The Social Justice Leadership Institute, a collaboration between Bellevue College and South Seattle College, is focused on honing leaders’ skills so they can become culturally responsive social justice leaders in colleges and universities in Washington and Oregon. In its seventh year, the institute graduated over 150 people with 28 in this year’s cohort.
The conference, which was held this year in late February, aims to improve equitable, sustainable experiences and outcomes for historically underrepresented higher education students and employees.
“We’re seeing we have great support in Washington state, but we wanted to move out a little bit more because we have unique social justice issues in the Pacific Northwest region,” Willard said. “We developed this conference to improve equitable, sustainable experiences and outcomes for historically underrepresented students and employees of the higher education system through effective instruction and anti-racist supports."
In its second year, the conference hosted 467 attendees from across the country.
“The anti-racist piece is what we really focus on,” she said. “It’s geared toward educators and administrators and people who want to broaden their social justice knowledge.”
The BUILD — Broadening Understanding Intercultural Leadership and Development — Training Program is a 10 month intensive anti-racist, power privilege and inequity training for faculty, staff and students.

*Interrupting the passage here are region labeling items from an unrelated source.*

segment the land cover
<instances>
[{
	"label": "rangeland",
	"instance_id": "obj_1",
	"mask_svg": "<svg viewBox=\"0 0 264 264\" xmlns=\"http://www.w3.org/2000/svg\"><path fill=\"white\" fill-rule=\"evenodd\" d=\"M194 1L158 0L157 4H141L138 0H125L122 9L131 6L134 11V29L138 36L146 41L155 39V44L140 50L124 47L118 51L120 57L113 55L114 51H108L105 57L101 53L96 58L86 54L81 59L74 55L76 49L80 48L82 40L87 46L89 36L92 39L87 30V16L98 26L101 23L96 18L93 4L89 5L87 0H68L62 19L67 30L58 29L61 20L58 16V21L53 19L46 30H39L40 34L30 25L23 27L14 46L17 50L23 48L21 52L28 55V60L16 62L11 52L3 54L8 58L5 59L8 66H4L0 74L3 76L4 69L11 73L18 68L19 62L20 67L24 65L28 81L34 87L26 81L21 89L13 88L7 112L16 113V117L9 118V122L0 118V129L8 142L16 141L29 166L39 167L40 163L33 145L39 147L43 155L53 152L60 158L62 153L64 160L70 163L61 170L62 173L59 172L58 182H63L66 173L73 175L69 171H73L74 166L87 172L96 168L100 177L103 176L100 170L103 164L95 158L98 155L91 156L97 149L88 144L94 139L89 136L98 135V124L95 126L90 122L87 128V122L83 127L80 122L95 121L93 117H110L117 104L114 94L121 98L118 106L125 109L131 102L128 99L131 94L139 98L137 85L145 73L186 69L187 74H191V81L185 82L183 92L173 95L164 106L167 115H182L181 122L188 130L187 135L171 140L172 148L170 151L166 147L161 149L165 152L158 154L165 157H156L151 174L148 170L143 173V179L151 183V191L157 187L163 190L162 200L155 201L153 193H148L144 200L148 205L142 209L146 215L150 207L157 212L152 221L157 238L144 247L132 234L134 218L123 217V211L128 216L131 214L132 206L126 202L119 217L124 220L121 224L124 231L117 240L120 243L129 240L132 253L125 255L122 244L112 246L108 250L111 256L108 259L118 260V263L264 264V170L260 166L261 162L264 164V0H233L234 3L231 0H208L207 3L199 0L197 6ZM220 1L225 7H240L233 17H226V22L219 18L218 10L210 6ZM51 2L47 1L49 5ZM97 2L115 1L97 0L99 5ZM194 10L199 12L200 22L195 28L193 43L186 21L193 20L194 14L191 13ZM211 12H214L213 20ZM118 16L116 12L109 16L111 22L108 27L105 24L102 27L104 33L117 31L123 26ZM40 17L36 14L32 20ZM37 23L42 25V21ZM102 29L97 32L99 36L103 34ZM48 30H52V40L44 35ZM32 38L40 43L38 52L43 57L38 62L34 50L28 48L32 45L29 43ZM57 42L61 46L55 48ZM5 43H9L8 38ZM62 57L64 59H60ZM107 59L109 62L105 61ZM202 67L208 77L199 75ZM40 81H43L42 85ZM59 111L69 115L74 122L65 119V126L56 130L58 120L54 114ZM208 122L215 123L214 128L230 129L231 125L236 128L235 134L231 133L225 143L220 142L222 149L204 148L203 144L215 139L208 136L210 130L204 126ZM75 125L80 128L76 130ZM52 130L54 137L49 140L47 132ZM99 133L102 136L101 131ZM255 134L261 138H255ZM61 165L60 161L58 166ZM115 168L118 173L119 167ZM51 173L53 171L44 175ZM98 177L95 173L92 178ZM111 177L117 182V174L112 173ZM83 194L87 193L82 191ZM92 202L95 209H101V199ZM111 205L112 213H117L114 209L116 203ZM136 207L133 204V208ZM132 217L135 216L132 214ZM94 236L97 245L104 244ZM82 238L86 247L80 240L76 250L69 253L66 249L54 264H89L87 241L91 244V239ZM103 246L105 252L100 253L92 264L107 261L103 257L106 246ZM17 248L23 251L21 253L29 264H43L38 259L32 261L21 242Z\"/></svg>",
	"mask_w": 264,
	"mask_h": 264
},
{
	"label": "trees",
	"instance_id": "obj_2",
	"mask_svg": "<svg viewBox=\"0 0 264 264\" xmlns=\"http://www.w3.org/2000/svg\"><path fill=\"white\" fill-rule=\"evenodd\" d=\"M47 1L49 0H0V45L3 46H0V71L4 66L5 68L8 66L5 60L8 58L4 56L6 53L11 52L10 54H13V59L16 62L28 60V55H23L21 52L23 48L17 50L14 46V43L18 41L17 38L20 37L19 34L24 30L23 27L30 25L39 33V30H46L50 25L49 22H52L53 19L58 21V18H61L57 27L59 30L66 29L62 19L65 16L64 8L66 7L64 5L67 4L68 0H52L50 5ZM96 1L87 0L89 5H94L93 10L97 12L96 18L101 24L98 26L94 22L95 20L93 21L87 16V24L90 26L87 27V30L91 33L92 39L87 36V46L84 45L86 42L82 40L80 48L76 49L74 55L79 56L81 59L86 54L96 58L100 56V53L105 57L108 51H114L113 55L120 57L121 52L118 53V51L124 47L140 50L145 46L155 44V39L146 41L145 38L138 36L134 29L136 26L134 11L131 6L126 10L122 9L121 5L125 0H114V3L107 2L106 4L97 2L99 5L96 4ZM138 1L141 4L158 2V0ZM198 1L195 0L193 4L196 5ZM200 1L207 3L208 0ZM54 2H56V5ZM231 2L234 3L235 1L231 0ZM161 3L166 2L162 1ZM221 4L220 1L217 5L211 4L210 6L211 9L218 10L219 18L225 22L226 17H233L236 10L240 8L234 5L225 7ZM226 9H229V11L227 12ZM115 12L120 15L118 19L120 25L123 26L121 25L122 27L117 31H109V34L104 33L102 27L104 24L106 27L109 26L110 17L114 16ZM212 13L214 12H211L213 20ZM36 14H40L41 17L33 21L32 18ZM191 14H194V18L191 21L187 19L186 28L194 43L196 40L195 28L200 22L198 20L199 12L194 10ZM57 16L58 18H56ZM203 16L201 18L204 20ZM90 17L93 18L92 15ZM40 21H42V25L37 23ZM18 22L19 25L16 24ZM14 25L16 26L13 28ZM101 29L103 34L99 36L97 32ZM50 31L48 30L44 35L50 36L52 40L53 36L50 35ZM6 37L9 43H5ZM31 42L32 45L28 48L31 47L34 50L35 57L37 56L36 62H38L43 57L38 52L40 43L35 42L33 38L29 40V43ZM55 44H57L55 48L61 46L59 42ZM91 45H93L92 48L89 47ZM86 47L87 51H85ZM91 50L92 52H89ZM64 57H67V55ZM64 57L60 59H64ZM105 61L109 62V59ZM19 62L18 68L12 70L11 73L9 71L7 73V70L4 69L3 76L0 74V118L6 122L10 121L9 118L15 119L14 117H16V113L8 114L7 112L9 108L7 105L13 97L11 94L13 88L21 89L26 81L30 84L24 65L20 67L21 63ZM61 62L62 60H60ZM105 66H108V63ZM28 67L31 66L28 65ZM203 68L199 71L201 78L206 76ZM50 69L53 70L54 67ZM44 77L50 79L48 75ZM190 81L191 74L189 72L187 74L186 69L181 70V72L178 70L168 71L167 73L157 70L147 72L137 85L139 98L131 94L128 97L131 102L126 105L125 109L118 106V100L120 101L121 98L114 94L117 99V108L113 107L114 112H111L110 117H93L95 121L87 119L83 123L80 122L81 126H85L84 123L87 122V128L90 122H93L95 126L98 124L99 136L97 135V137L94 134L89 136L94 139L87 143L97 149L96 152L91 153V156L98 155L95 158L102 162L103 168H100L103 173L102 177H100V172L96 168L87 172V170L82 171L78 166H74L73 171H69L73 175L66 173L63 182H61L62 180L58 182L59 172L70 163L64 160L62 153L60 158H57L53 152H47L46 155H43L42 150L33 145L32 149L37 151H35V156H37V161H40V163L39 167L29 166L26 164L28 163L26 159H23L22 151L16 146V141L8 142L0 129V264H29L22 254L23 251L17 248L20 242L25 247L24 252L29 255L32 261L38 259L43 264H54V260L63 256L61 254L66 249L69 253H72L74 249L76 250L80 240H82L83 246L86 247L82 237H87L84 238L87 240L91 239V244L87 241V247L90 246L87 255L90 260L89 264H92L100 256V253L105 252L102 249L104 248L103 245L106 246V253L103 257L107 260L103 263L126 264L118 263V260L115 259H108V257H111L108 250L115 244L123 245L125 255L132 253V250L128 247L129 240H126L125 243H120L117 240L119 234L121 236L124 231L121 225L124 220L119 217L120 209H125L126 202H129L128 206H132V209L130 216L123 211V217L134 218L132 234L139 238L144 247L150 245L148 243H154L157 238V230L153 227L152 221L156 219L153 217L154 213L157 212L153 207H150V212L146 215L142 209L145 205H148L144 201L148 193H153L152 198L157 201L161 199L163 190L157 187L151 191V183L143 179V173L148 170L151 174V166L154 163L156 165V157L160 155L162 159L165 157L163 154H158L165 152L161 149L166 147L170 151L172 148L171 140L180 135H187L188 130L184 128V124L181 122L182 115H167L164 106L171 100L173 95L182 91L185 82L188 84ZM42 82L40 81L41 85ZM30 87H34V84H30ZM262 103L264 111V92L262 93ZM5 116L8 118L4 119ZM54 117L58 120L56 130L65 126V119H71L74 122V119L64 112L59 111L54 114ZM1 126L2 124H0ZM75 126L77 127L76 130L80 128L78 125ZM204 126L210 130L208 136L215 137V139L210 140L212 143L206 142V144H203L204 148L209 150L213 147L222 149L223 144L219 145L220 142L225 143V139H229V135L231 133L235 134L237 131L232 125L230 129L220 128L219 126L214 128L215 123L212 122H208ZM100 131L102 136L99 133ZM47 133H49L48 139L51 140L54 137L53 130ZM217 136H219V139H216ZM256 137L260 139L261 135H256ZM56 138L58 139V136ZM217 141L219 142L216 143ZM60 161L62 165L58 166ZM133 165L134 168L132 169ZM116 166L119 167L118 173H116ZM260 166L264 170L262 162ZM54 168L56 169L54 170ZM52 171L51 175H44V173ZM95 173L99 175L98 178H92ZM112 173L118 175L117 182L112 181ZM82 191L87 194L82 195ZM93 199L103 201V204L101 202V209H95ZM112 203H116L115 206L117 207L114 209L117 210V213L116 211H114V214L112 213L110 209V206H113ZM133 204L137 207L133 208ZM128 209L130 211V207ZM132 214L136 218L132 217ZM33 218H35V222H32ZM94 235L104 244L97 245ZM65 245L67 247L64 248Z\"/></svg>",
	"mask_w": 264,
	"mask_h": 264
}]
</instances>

“It’s really helped the institution move forward in our anti-racist practices and operationalizing our social justice values on campus,” Willard said.
Sen. Emily Randall, the chair of the committee, thanked Nguyen, Akpojovwo and Willard for presenting.
“I’m so grateful for the leadership and the deep investment the State Board for Community and Technical Colleges and partner institutions have been undertaking,” she said. “We’re struggling through a lot right now, but we can — and we are clearly — [be] really rooted in such strength and understanding, and that makes me really excited about where we’re headed from here and how we can continue to create more opportunities for learners and educators in our state.”
Coming up next week
The Senate is expected to release its version of the 2021-2023 operating budget next week, with the Ways and Means Committee scheduled to hear the bill at its hearing Friday.
Friday also marks the session's next cutoff deadline when bills, unless needed for the budget, need to be voted out of policy committees to continue in the legislative process. Up for a hearing in the House College and Workforce Development Committee's Monday hearing is E2SSB 5194, the bill that would require community and technical colleges to develop diversity, equity and inclusion strategic plans, address required elements of Guided Pathways, provide for adding 200 full-time faculty positions over three years, and create a grant program for additional mental health counselors.